A Prefeitura de Aquidauana encaminhou à Câmara Municipal dois projetos de lei que podem destravar a autorização para novos loteamentos turísticos, suspensa desde dezembro de 2025. As propostas criam novas regras para a expansão urbana nos distritos de Camisão e Piraputanga, regiões que concentram empreendimentos turísticos e tiveram a legislação anterior questionada pelo Ministério Público de Mato Grosso do Sul (MPMS).
Segundo o secretário municipal de Planejamento, Urbanismo e Obras Públicas, Robert Cacho, os projetos já foram aprovados em primeira votação. Eles devem retornar à pauta após o recesso parlamentar, em agosto. Se a proposta for aprovada em definitivo, cerca de 20 empreendimentos que aguardam análise desde o ano passado poderão voltar a tramitar.
A área abrangida pelas novas regras compreende os distritos de Camisão e Piraputanga, ao longo da MS-450. A região, conhecida como Rota Serra e Charme, integra a Área de Proteção Ambiental (APA) Estrada-Parque de Piraputanga e o Complexo do Paxixi. O local se consolidou como um dos principais destinos de turismo de natureza de Mato Grosso do Sul, com vinícola, pousadas, hotéis, passeios de balão e trilhas.
A suspensão dos processos foi anunciada pela Prefeitura em dezembro de 2025, após recomendação da 1ª Promotoria de Justiça de Aquidauana. O MPMS apontou irregularidades na legislação anterior, como a ausência de audiências públicas e de estudos ambientais prévios para a implantação de loteamentos em áreas rurais.
Estudo técnico e novas zonas
Os novos projetos foram elaborados com base em um estudo técnico produzido por dois geógrafos e um engenheiro florestal. O documento reúne informações sobre relevo, geologia, vegetação, recursos hídricos e áreas de preservação permanente de Camisão e Piraputanga.
A administração municipal elaborou dois projetos de lei complementar. O primeiro institui as Zonas Urbanas e de Expansão Urbana de Interesse Turístico (ZUTs). O segundo estabelece regras para o parcelamento do solo e a implantação de condomínios de lotes nessas áreas.

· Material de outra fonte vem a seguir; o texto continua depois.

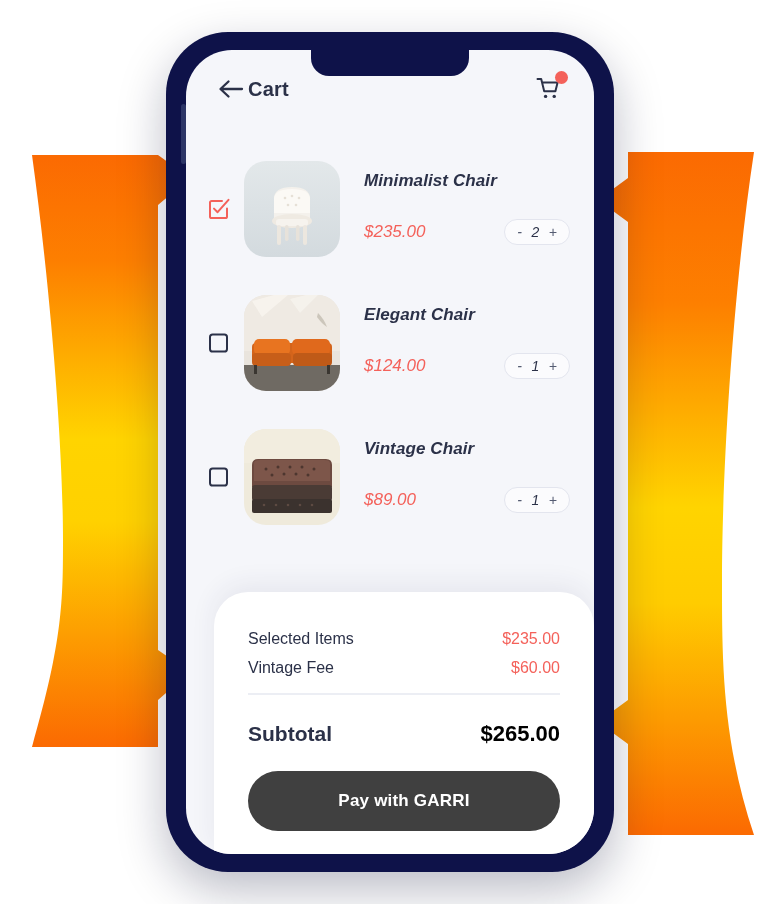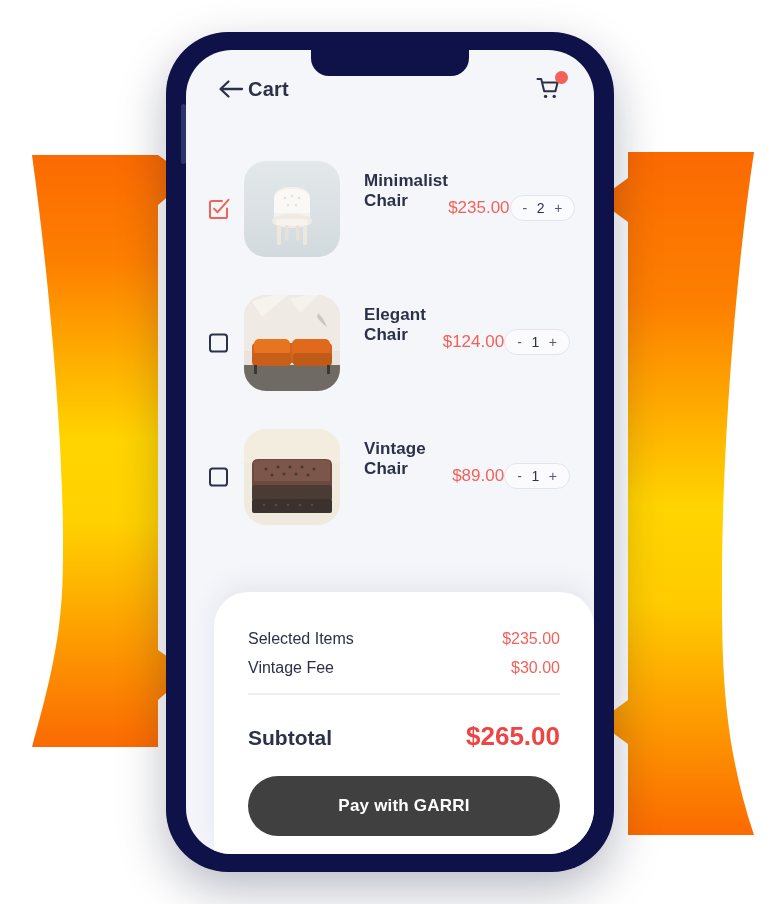--- a/index.html
+++ b/index.html
@@ -149,9 +149,11 @@
     margin-left: 24px;
     height: 96px;
     display: flex;
+    flex-direction: column;
     justify-content: space-between;
     padding: 10px 0 12px 0;
     box-sizing: border-box;
+    font-style: italic;
   }
   .item-name {
     font-size: 17px;

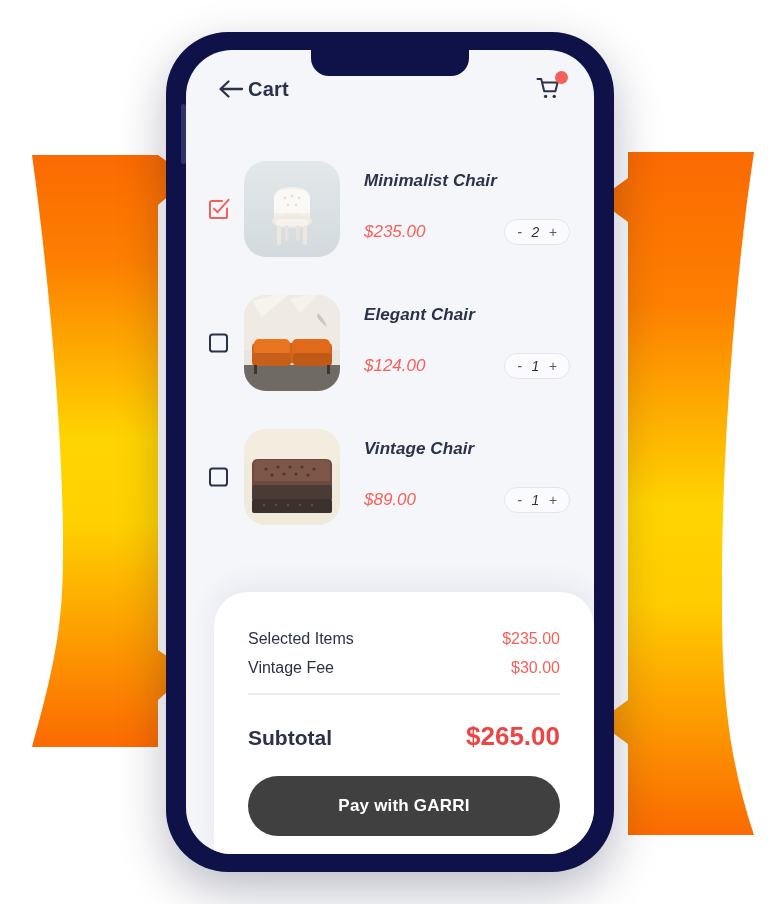--- a/index.html
+++ b/index.html
@@ -451,7 +451,7 @@
     </div>
     <div class="sum-row">
       <span class="sum-label">Vintage Fee</span>
-      <span class="sum-value">$30.00</span>
+      <span class="sum-value">$60.00</span>
     </div>
     <div class="divider"></div>
     <div class="total-row">

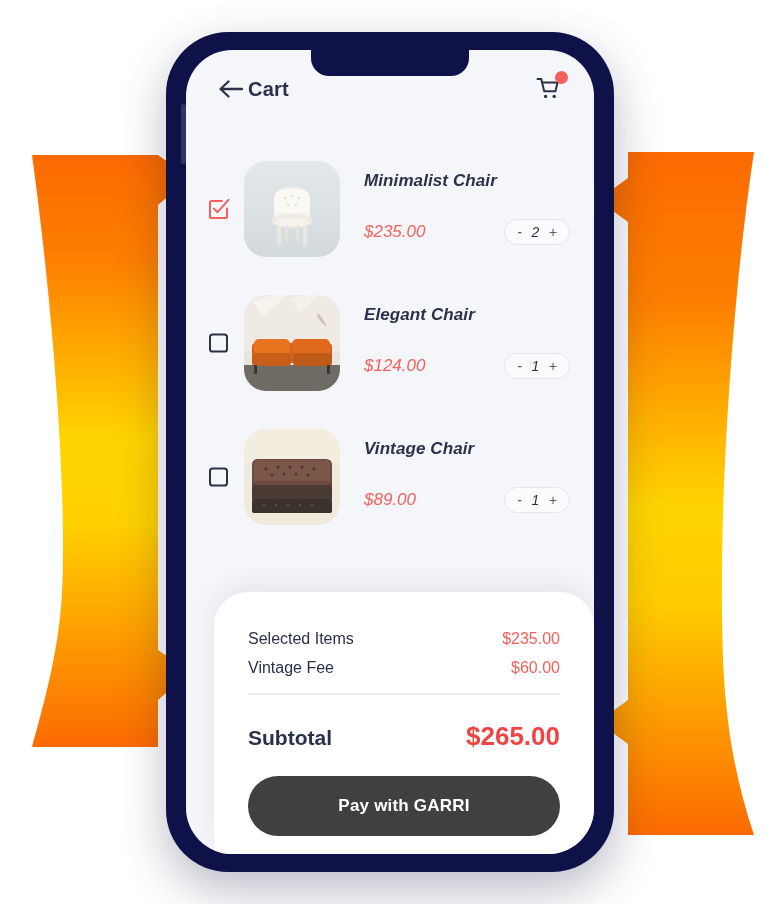--- a/index.html
+++ b/index.html
@@ -241,9 +241,9 @@
     text-align: center;
   }
   .total-value {
-    font-size: 26px;
+    font-size: 22px;
     font-weight: 700;
-    color: #ef4444;
+    color: #000000;
     text-align: center;
   }
   .pay-btn {

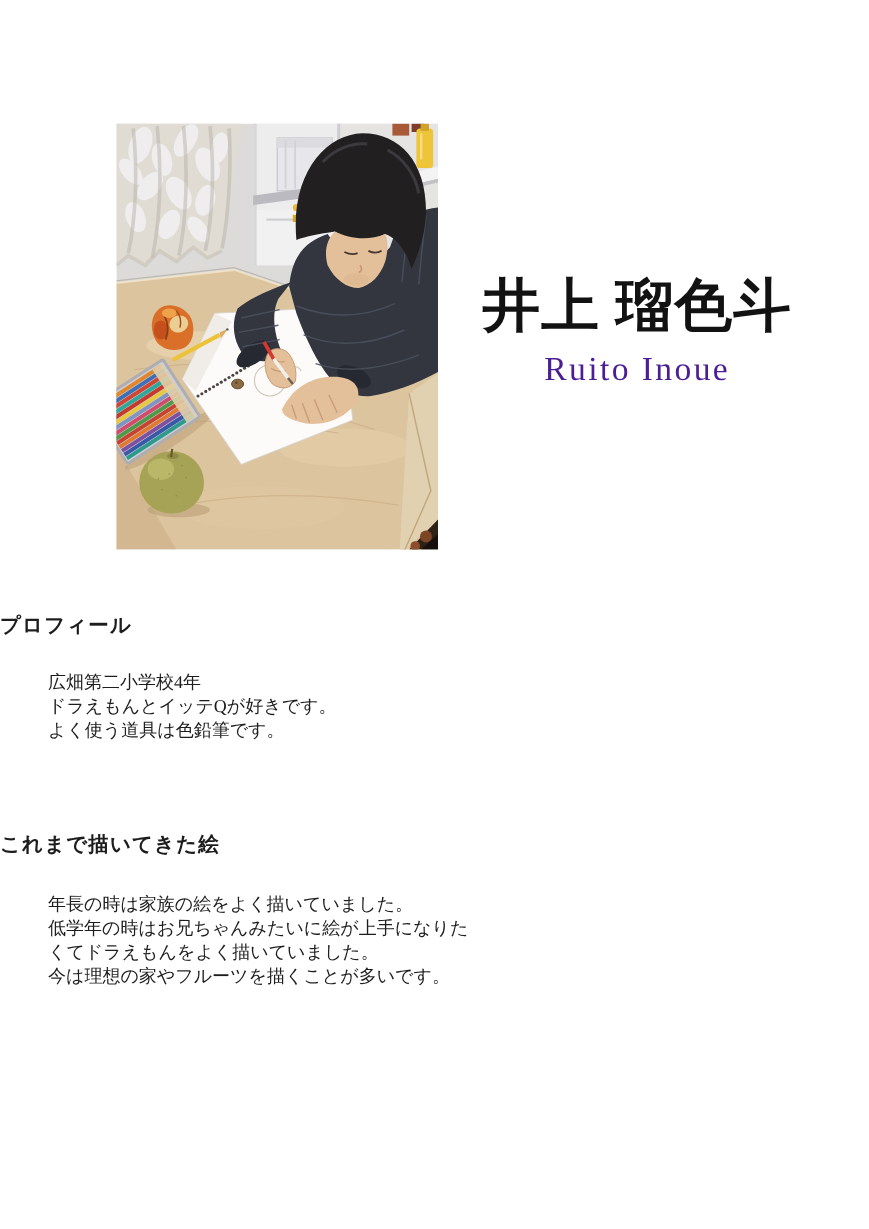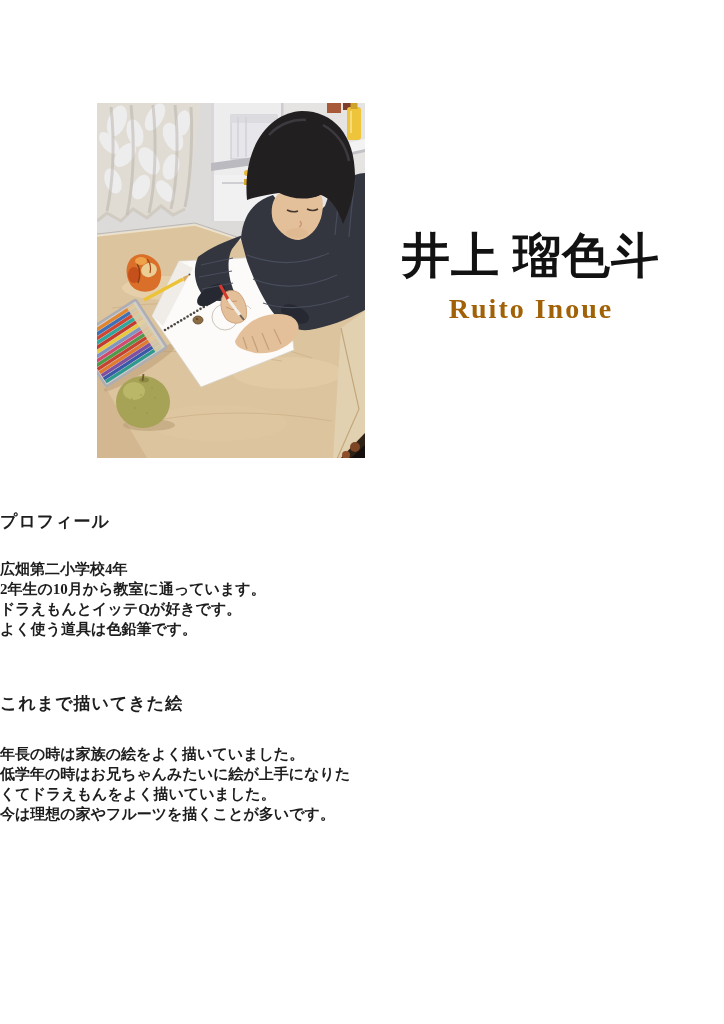--- a/index.html
+++ b/index.html
@@ -39,10 +39,10 @@
   .name-romaji {
     margin-top: 9px;
     font-size: 28px;
-    font-weight: 700;
+    font-weight: 400;
     letter-spacing: 2px;
     line-height: 32px;
-    color: #a16207;
+    color: #4c1d95;
   }
   .text-section {
     position: absolute;

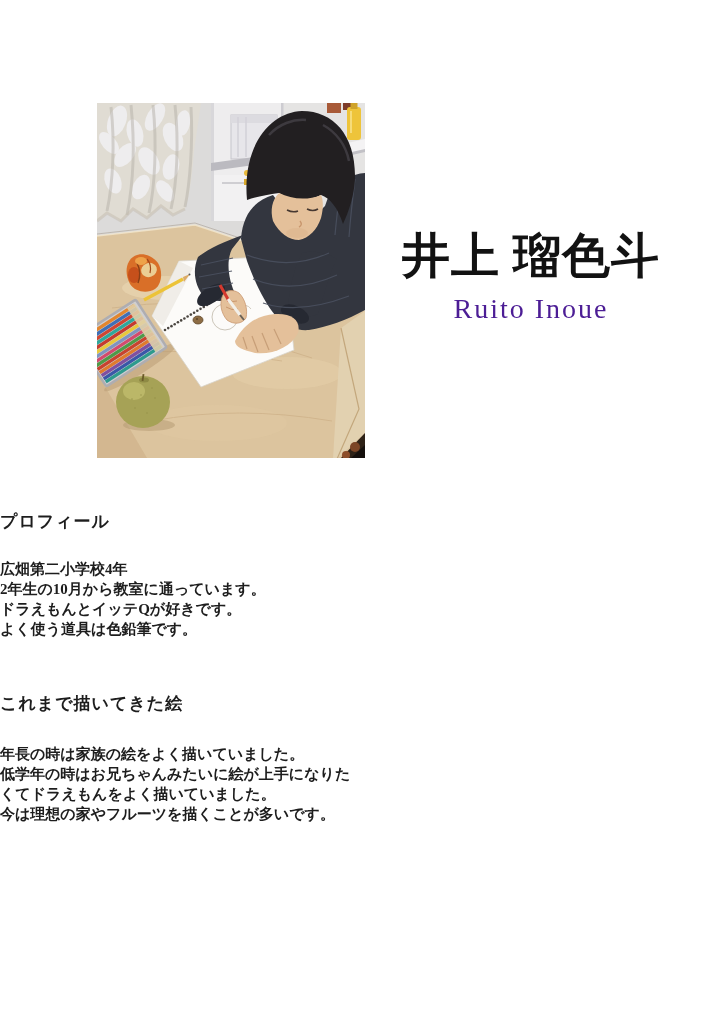--- a/index.html
+++ b/index.html
@@ -59,9 +59,10 @@
   .section-body {
     margin-top: 26px;
     font-size: 15px;
-    font-weight: 700;
+    font-weight: 400;
     line-height: 20px;
     color: #1d1d1d;
+    margin-left: 40px;
   }
   .profile-section { top: 510px; }
   .works-section { top: 692px; }

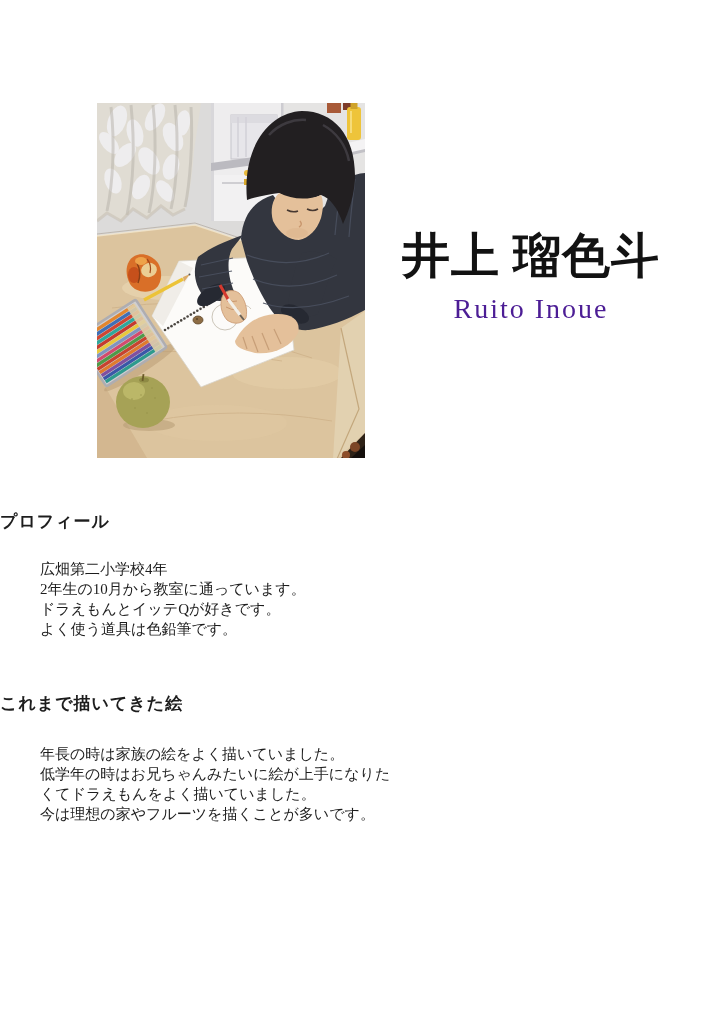--- a/index.html
+++ b/index.html
@@ -304,7 +304,6 @@
     <div class="section-heading">プロフィール</div>
     <div class="section-body">
       <div>広畑第二小学校4年</div>
-      <div>2年生の10月から教室に通っています。</div>
       <div>ドラえもんとイッテQが好きです。</div>
       <div>よく使う道具は色鉛筆です。</div>
     </div>

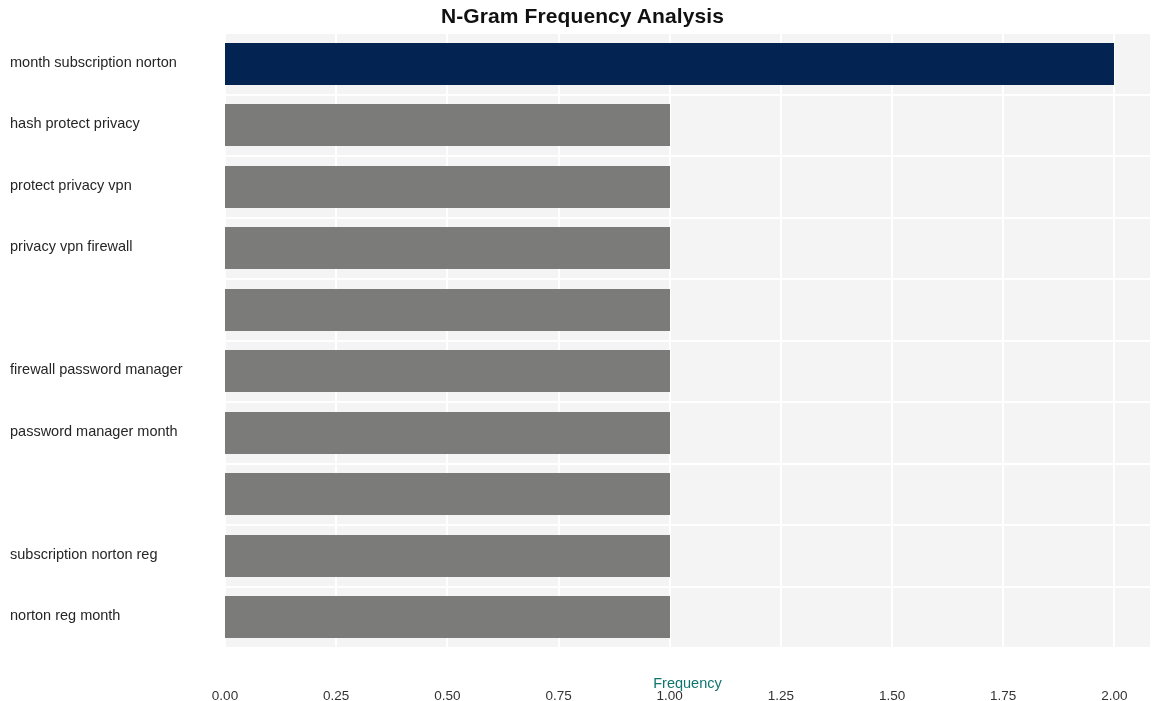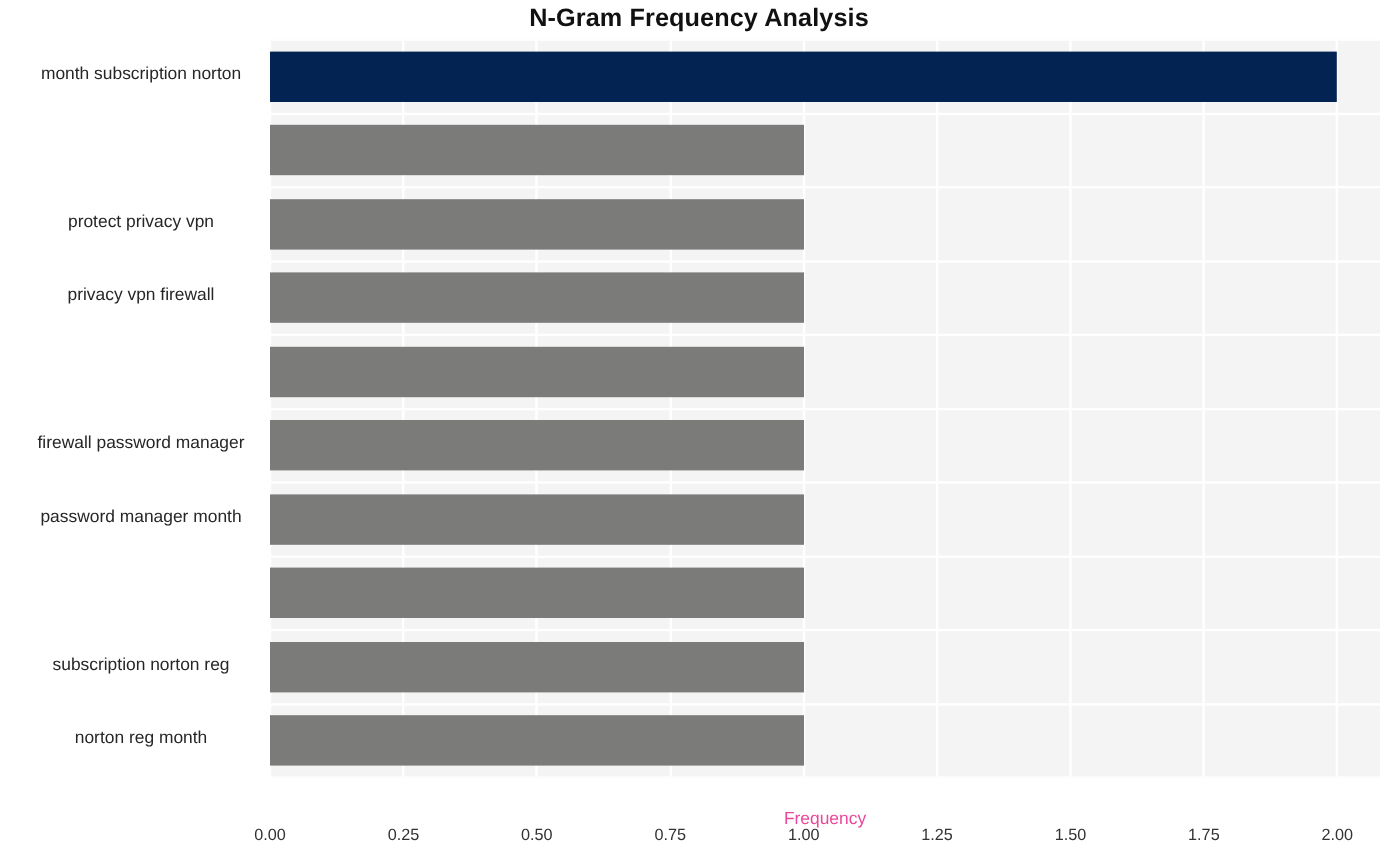--- a/index.html
+++ b/index.html
@@ -72,7 +72,7 @@
     position: absolute;
     right: 0;
     width: 215px;
-    text-align: center;
+    text-align: left;
     font-size: 14.5px;
     color: #262626;
     white-space: nowrap;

Conforme a proposta, as áreas de expansão serão divididas em cinco faixas, tomando como referência os núcleos urbanos de Camisão e Piraputanga. As zonas variam de até dois a até 16 quilômetros de distância dos distritos. Os parâmetros urbanísticos serão diferentes em cada faixa. Quanto maior a distância da área urbana consolidada, maiores deverão ser os lotes, para evitar o adensamento excessivo.
Outra mudança prevista é a criação da Guia de Diretrizes Urbanísticas (GDU), documento obrigatório antes da elaboração do projeto definitivo de cada empreendimento. A guia estabelecerá as exigências urbanísticas, ambientais e de infraestrutura para cada área, mas não substitui o licenciamento ambiental.
Competências e empreendimentos antigos
Segundo o secretário, a nova legislação trata exclusivamente do ordenamento urbano. O licenciamento ambiental continuará sendo atribuição do Instituto de Meio Ambiente de Mato Grosso do Sul (Imasul). As leis deixam expresso que a criação das ZUTs não autoriza automaticamente o parcelamento do solo nem dispensa o licenciamento ambiental.
Os textos determinam que deverão ser respeitadas as Áreas de Preservação Permanente (APPs), as unidades de conservação, as áreas inundáveis e as demais normas ambientais aplicáveis à APA Estrada-Parque de Piraputanga. Caso a nova legislação seja aprovada, os cerca de 20 empreendimentos com processos interrompidos poderão ser analisados conforme as novas regras. Loteamentos considerados consolidados deverão passar por uma avaliação posterior.
Paralelamente, a Prefeitura mantém a elaboração do novo Plano Diretor de Aquidauana em parceria com a Universidade Federal de Mato Grosso do Sul (UFMS). A universidade conduz os estudos técnicos e as audiências públicas. A partir desse trabalho, deverão ser revisados outros instrumentos urbanísticos, como o Código de Obras e a Lei de Uso e Ocupação do Solo.